The primary disadvantage of chained records is that many read operations are needed in order to follow lengthy chains. Sometimes this does not matter because the records have to be read anyway. In most search operations, however, the chains have to be followed through records which would not otherwise to read. In some file organizations the chains can be contained within blocked physical records so that excessive reads do not occur.
Rings have been used in many file organizations. They are used to eliminate redundancy. When a ring or a chain is entered at a point some distance from its head, it may be desirable to obtain the information at the head quickly without stepping through all the intervening links.
5、Data Description Languages
It is necessary for both the programmers and the data administrator to be able to describe their data precisely; they do so by means of data description languages. A data description language is the means of declaring to data-base management system what data structures will be used.
A data description languages giving a logical data description should perform the folloeing functions:
It should give a unique name to each data-item type, file type, data base and other data subdivision.
It should identify the types of data subdivision such as data item segment , record and base file.
It may define the type of encoding the program uses in the data items (binary , character ,bit string , etc.)
It may define the length of the data items and the range of the values that a data item can assume .

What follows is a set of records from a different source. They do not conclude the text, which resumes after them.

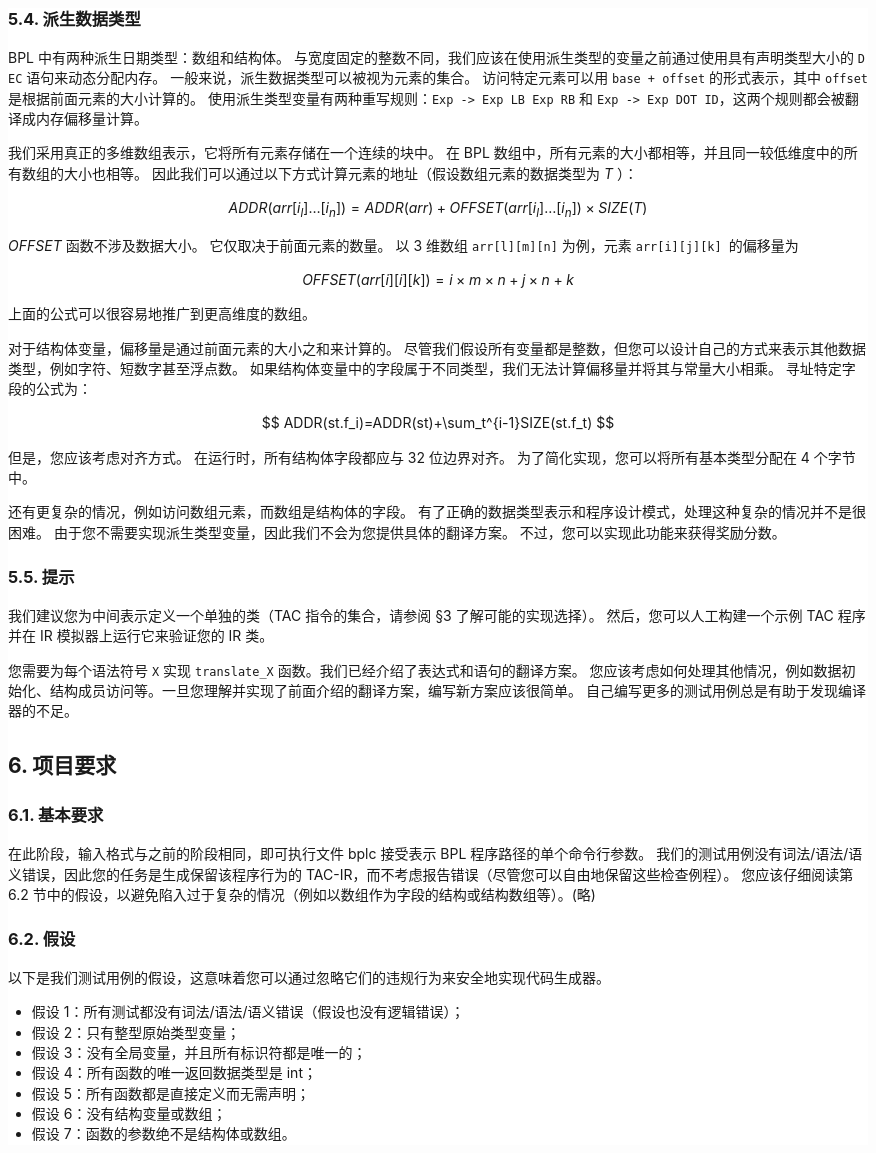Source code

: ### 5.4. 派生数据类型

BPL 中有两种派生日期类型：数组和结构体。 与宽度固定的整数不同，我们应该在使用派生类型的变量之前通过使用具有声明类型大小的 `DEC` 语句来动态分配内存。 一般来说，派生数据类型可以被视为元素的集合。 访问特定元素可以用 `base + offset` 的形式表示，其中 `offset` 是根据前面元素的大小计算的。 使用派生类型变量有两种重写规则：`Exp -> Exp LB Exp RB` 和 `Exp -> Exp DOT ID`，这两个规则都会被翻译成内存偏移量计算。

我们采用真正的多维数组表示，它将所有元素存储在一个连续的块中。 在 BPL 数组中，所有元素的大小都相等，并且同一较低维度中的所有数组的大小也相等。 因此我们可以通过以下方式计算元素的地址（假设数组元素的数据类型为 $T$ ）：

$$
ADDR(arr[i_l]\dots[i_n])=ADDR(arr)+OFFSET(arr[i_l]\dots[i_n])\times SIZE(T)
$$

$OFFSET$ 函数不涉及数据大小。 它仅取决于前面元素的数量。 以 3 维数组 `arr[l][m][n]` 为例，元素 `arr[i][j][k] `的偏移量为

$$
OFFSET(arr[i][i][k]) = i \times m \times n + j \times n + k
$$

上面的公式可以很容易地推广到更高维度的数组。

对于结构体变量，偏移量是通过前面元素的大小之和来计算的。 尽管我们假设所有变量都是整数，但您可以设计自己的方式来表示其他数据类型，例如字符、短数字甚至浮点数。 如果结构体变量中的字段属于不同类型，我们无法计算偏移量并将其与常量大小相乘。 寻址特定字段的公式为：

$$
ADDR(st.f_i)=ADDR(st)+\sum_t^{i-1}SIZE(st.f_t)
$$

但是，您应该考虑对齐方式。 在运行时，所有结构体字段都应与 32 位边界对齐。 为了简化实现，您可以将所有基本类型分配在 4 个字节中。

还有更复杂的情况，例如访问数组元素，而数组是结构体的字段。 有了正确的数据类型表示和程序设计模式，处理这种复杂的情况并不是很困难。 由于您不需要实现派生类型变量，因此我们不会为您提供具体的翻译方案。 不过，您可以实现此功能来获得奖励分数。

### 5.5. 提示

我们建议您为中间表示定义一个单独的类（TAC 指令的集合，请参阅 §3 了解可能的实现选择）。 然后，您可以人工构建一个示例 TAC 程序并在 IR 模拟器上运行它来验证您的 IR 类。

您需要为每个语法符号 `X` 实现 `translate_X` 函数。我们已经介绍了表达式和语句的翻译方案。 您应该考虑如何处理其他情况，例如数据初始化、结构成员访问等。一旦您理解并实现了前面介绍的翻译方案，编写新方案应该很简单。 自己编写更多的测试用例总是有助于发现编译器的不足。

## 6. 项目要求

### 6.1. 基本要求

在此阶段，输入格式与之前的阶段相同，即可执行文件 bplc 接受表示 BPL 程序路径的单个命令行参数。 我们的测试用例没有词法/语法/语义错误，因此您的任务是生成保留该程序行为的 TAC-IR，而不考虑报告错误（尽管您可以自由地保留这些检查例程）。 您应该仔细阅读第 6.2 节中的假设，以避免陷入过于复杂的情况（例如以数组作为字段的结构或结构数组等）。(略)

### 6.2. 假设

以下是我们测试用例的假设，这意味着您可以通过忽略它们的违规行为来安全地实现代码生成器。

- 假设 1：所有测试都没有词法/语法/语义错误（假设也没有逻辑错误）；
- 假设 2：只有整型原始类型变量；
- 假设 3：没有全局变量，并且所有标识符都是唯一的；
- 假设 4：所有函数的唯一返回数据类型是 int；
- 假设 5：所有函数都是直接定义而无需声明；
- 假设 6：没有结构变量或数组；
- 假设 7：函数的参数绝不是结构体或数组。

It may specify the sequence of records in a file or the sequence of groups of record in the data base .
It may specify means of checking for errors in the data .
It may specify privacy locks for preventing unauthorized reading or modification of the data .These may operate at the data-item ,segment ,record, file or data-base level and if necessary may be extended to the contents(value) of individual data items .The authorization may , on the other hand, be separate defined .It is more subject to change than the data structures, and changes in authorization procedures should not force changes in application programs.
A logical data description should not specify addressing ,indexing ,or searching techniques or specify the placement of data on the storage units ,because these topics are in the domain of physical ,not logical organization .It may give an indication of how the data will be used or of searching requirement .So that the physical technique can be selected optimally but such indications should not be logically limiting.
Most DBMS have their own languages for defining the schemas that are used . In most cases these data description languages are different to other programmer language, because other programmer do not have the capability to define to variety of relationship that may exit in the schemas.